Depends on your table size and weight of the gantry. For really long and heavy tables, the belts will stretch slightly, which will affect accuracy. If are making a small table then it should be fine.
I’m no expert in high frequency but what I would do is use wood to separate the power supply from the frame. Make a faraday cage around the black box . Also I think you need to put a loops in your wire with the faraday shunt. Use a rubber mat between the water pan and the frame. Keep the plasma cutter wire separated from the frame. Maybe some kind of shield on the plasma cutter wire. Do not wire tie to frame.
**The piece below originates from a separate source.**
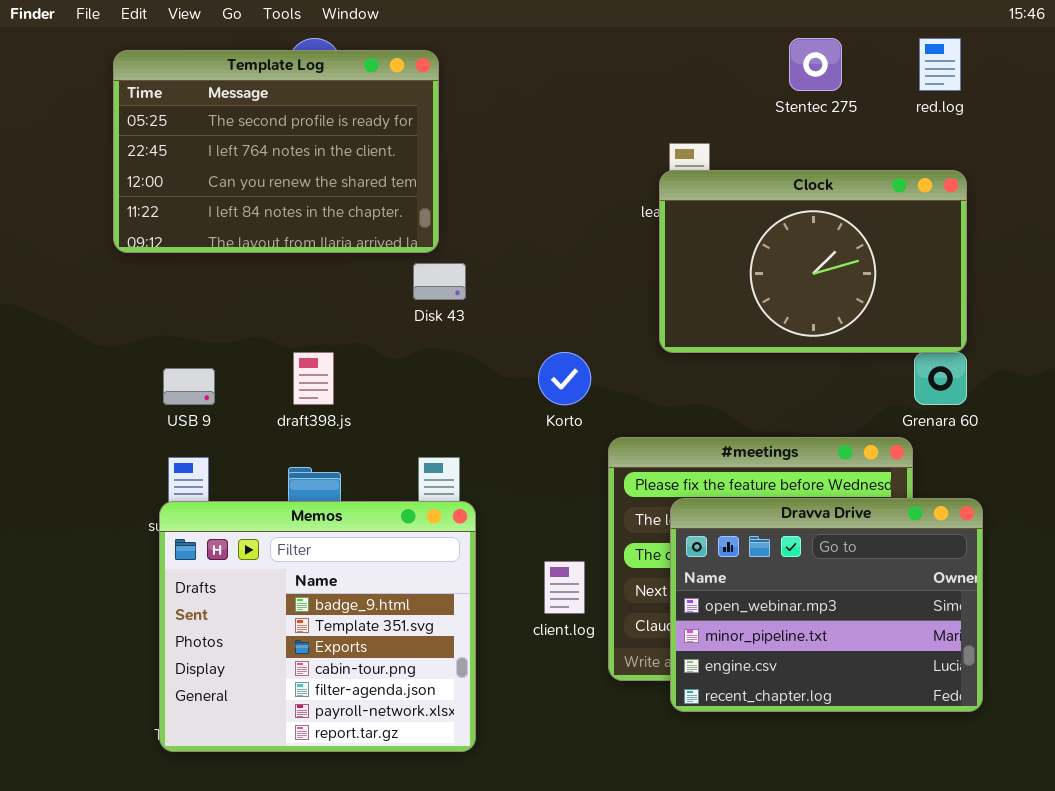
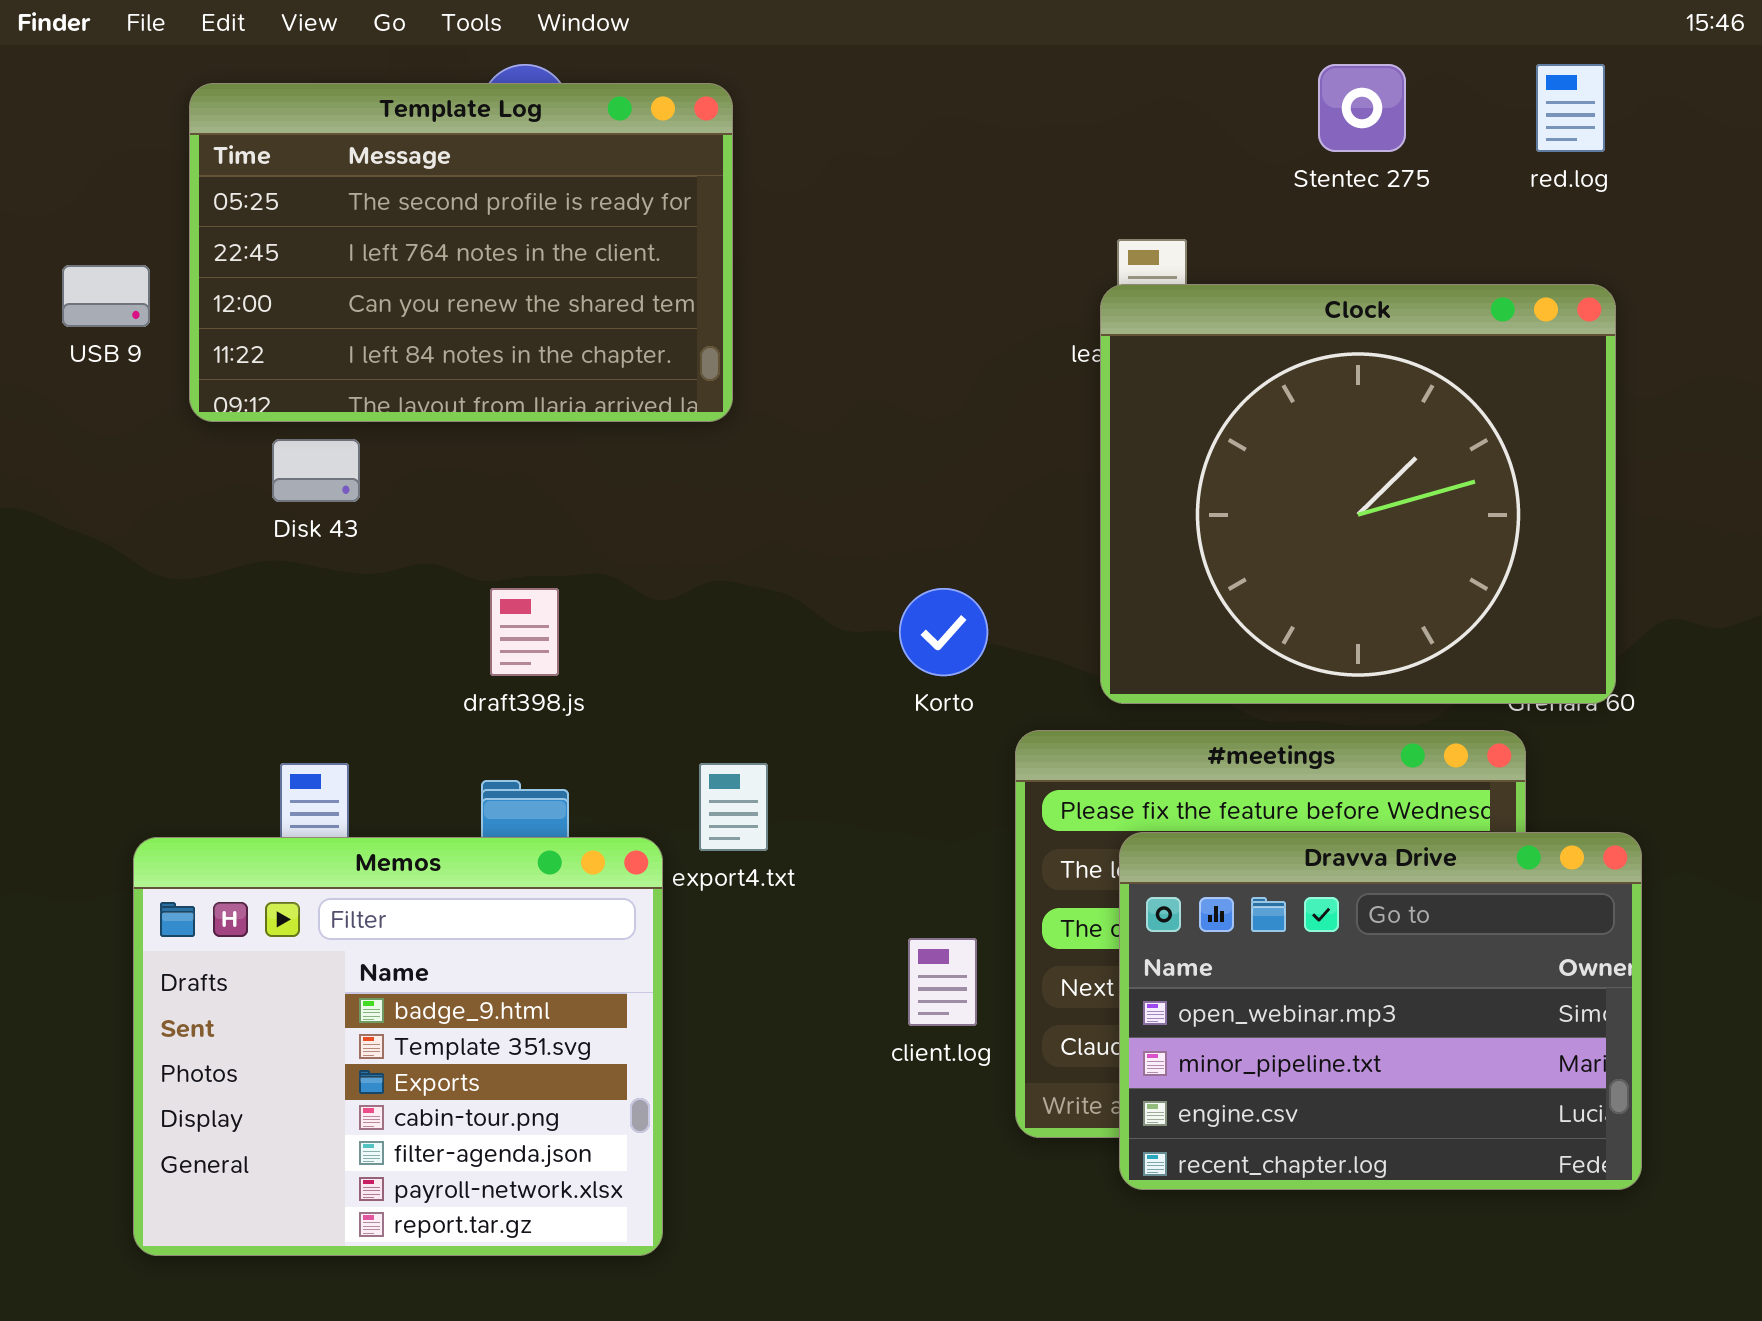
Clock: [659,170,967,353] -> [1100,284,1616,704], resized
Disk 43: [413,263,466,300] -> [272,439,360,502], moved
USB 9: [163,368,215,405] -> [62,265,150,327], moved
Memos: [159,501,476,752] -> [133,837,663,1256], moved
A simple solution to the problem of the positive connection to the ground terminal remove and insulate the controls and power supply and use a better insulator for the wires such as the plastic tubing that they use for AC units but you can use the flexible insulation for areas that have to move a lot this would keep the computer from becoming shorted by the startup and will make it more or less likely for lower cost plasma cutters to be used. And just based off of what I seen the the power supply was connected to the frame which made it have a short which caused it the trip by separating it keeps the short from ever happening unless it shorts through a motor that is my functioning
David, I have a question for you. Since the water pan, slats and job material sit directly on the frame extrusions and the ground clamp is connected to the work material, do you think that insulating the water pan from the frame would help with EMI? I recently purchased Bestarc 50 plasma cutter, it has a pilot arc start and the euro style torch connections but is not LF. I can only afford one plasma cutter and decided to go the cnc route after I purchased the Bestarc. Thanks so much for your content..
I had a similar problem as you have with the machine shutting down when the plasma starts. The solution for me was to forget about the homing cycle and disconnect the limit switches and wiring, BUT also turn off homing in GRBL as well because if not turned off there is still the chance of the same problem happening. In my case it made no difference until I turned off homing and limits in GRBL, after that I had no problems whatever. I am using GRBL 1.1h
Hey Reg! Thanks for the advice. I unplugged all these wires AND turned off homing in GRBL (and hard limit switch). Was still having tons of problems. The problem with EMI is that it effects everyone different...
Instead of insulating the work from the water table, why don't you insulate the water table from the frame? I don't think that will fix your EMI issue though. Perhaps one way to do that would be to electrically insulate the control module from the frame, and put shielding around every single wire in the system. Make sure the shielding is electrically insulated from the frame as well. Plug the plasma cutter and the control module into different outlets, or preferably different circuits completely. That way the only way the EMI can jump from the frame to the ground of your control module (apart from capacitative coupling) would be to travel up a power cord, through the wiring in your home, and back down another power cord. It wouldn't hurt to put big, beefy ferrite beads on both power cords, either.
What about shielding your pan from the frame with plastic spacers and shielding your sacrificial slats from your pan with the same idea. That way your circuit close is only on the material and slats?